QUOTED PASSAGE:
§ §
# Edge Remote Pairing / RF Mode



## Rawson819

After the untimely death of my second Bolt, I accepted a replacement offer of a refurbished Edge. After it was up and running, I attempted to pair two different remotes in hopes of getting either to operate in RF mode, but had no success. I believe I tried everything possible including a global reset of the remote. Assuming I'm correct, it appears the remote goes into pairing mode; however, it doesn't seem like the Edge is seeing it.

Next, I called support and went through all of the same steps with a TSR that I'd already run through from the 
TV Remotes: RF Pairing Instructions page. Not a big deal, as I fully expected this. In the end, he reached the same conclusion which I was starting to suspect, that being that it wasn't the remotes or the operator and was in fact the Edge. So he advised he'd process a replacement order and send me another Edge.

Today, Edge #2 arrived and it's the same thing again - neither remote will pair, regardless of what steps I take. Just curious if anyone else has had any similar experience and/or if there are any suggestions on how to correct this issue before I call support again.


----------



## PSU_Sudzi

Good luck with this. I returned a Bolt a while back because I couldn’t get any remote to pair with it in RF mode. Have you tried buying a new remote to see if that works?


----------



## Rawson819

PSU_Sudzi said:


> ...Have you tried buying a new remote to see if that works?


Not yet; however, that may be my next/only step. I just concluded yet another painful call to Support and was told the only remote which is RF compatible with the Edge is the Lux remote. I'm not sure I believe this, as it begs the questions of why two TSRs subjected me to the various pairing steps if there are remotes that are incompatible and why would one them process a replacement solely due to the RF pairing issue?!

*I'm curious if there are any Edge owners that have successfully paired remotes other than the Lux model.* My attempts have been limited to the Roamio model which worked fine in RF mode for the Roamio and Bolt. This is an obvious downside to these refurb support replacement offers. So my "upgrade" from Bolt to Edge has currently left me without RF support AND Alexa voice control. Ugh!


----------



## PSU_Sudzi

Rawson819 said:


> Not yet; however, that may be my next/only step. I just concluded yet another painful call to Support and was told the only remote which is RF compatible with the Edge is the Lux remote. I'm not sure I believe this, as it begs the questions of why two TSRs subjected me to the various pairing steps if there are remotes that are incompatible and why would one them process a replacement solely due to the RF pairing issue?!
§ §
SUPPLIED DATA:

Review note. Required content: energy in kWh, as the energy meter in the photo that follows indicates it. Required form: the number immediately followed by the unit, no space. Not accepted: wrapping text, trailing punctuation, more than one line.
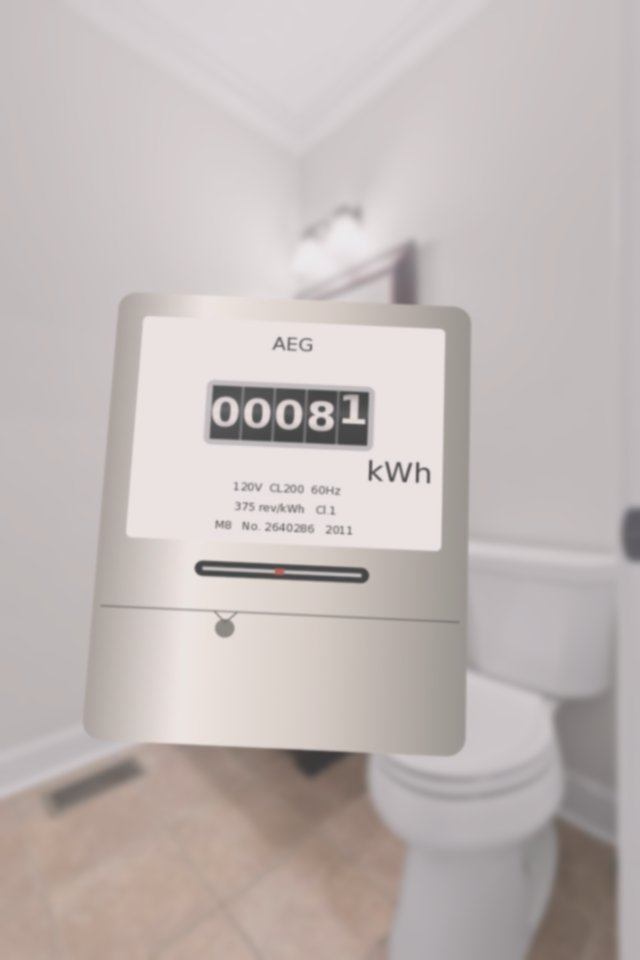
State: 81kWh
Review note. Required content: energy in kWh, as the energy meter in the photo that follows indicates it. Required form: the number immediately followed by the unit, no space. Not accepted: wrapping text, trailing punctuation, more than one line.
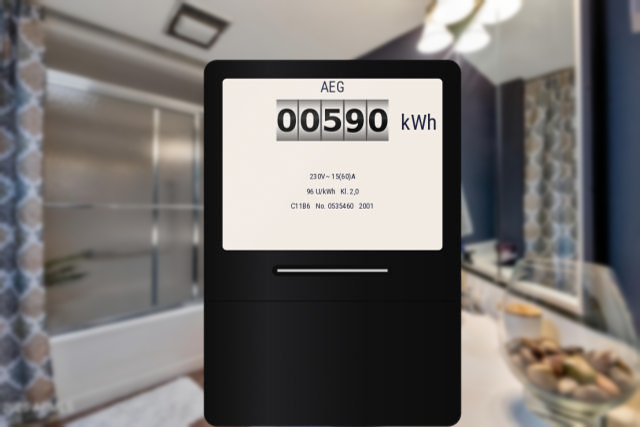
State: 590kWh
§ §
WORK REQUEST 1: Copy everything in the Edge remote pairing thread from "After the untimely" down to "is seeing it.".
WORK REQUEST 2: In the Edge remote pairing thread, which remote did support say is the only one RF compatible with the Edge?
WORK REQUEST 3: Continue the forum thread about Edge remote pairing from the point where it stops.

TASK RESULT 1:
After the untimely death of my second Bolt, I accepted a replacement offer of a refurbished Edge. After it was up and running, I attempted to pair two different remotes in hopes of getting either to operate in RF mode, but had no success. I believe I tried everything possible including a global reset of the remote. Assuming I'm correct, it appears the remote goes into pairing mode; however, it doesn't seem like the Edge is seeing it.

TASK RESULT 2: The Lux remote.

TASK RESULT 3:
> 
> *I'm curious if there are any Edge owners that have successfully paired remotes other than the Lux model.* My attempts have been limited to the Roamio model which worked fine in RF mode for the Roamio and Bolt. This is an obvious downside to these refurb support replacement offers. So my "upgrade" from Bolt to Edge has currently left me without RF support AND Alexa voice control. Ugh!


If that is the case then I assume all Edges ship with the Lux remote? And it would seem then they didn't give you one when they replaced your Bolt.


----------



## Rawson819

PSU_Sudzi said:


> If that is the case then I assume all Edges ship with the Lux remote? And it would seem then they didn't give you one when they replaced your Bolt.


I *think* Edge units ship with a VOX remote, not a Lux remote. Each time support has made me a unit swap offer, it has not included any accessories but this is the first time I've experienced a remote not being compatible with its replacement.

In my opinion, it's something they should have mentioned with the offer, as had I known I'd have to buy a new remote AND I was gonna lose Alexa control, I TOTALLY would have kept the Bolt and replaced the hard drive. The optimist in me hoped they would have offered to send me an RF-compatible remote without charge but I suspected the chances were slim.


----------



## philco782

I had my first Edge stop pairing to my Lux remote. Support tried everything five times and so on. They replaced it. The new one worked fine... until a software update a few months ago, the Lux lost pairing and wouldn’t re pair. No probs with included remote.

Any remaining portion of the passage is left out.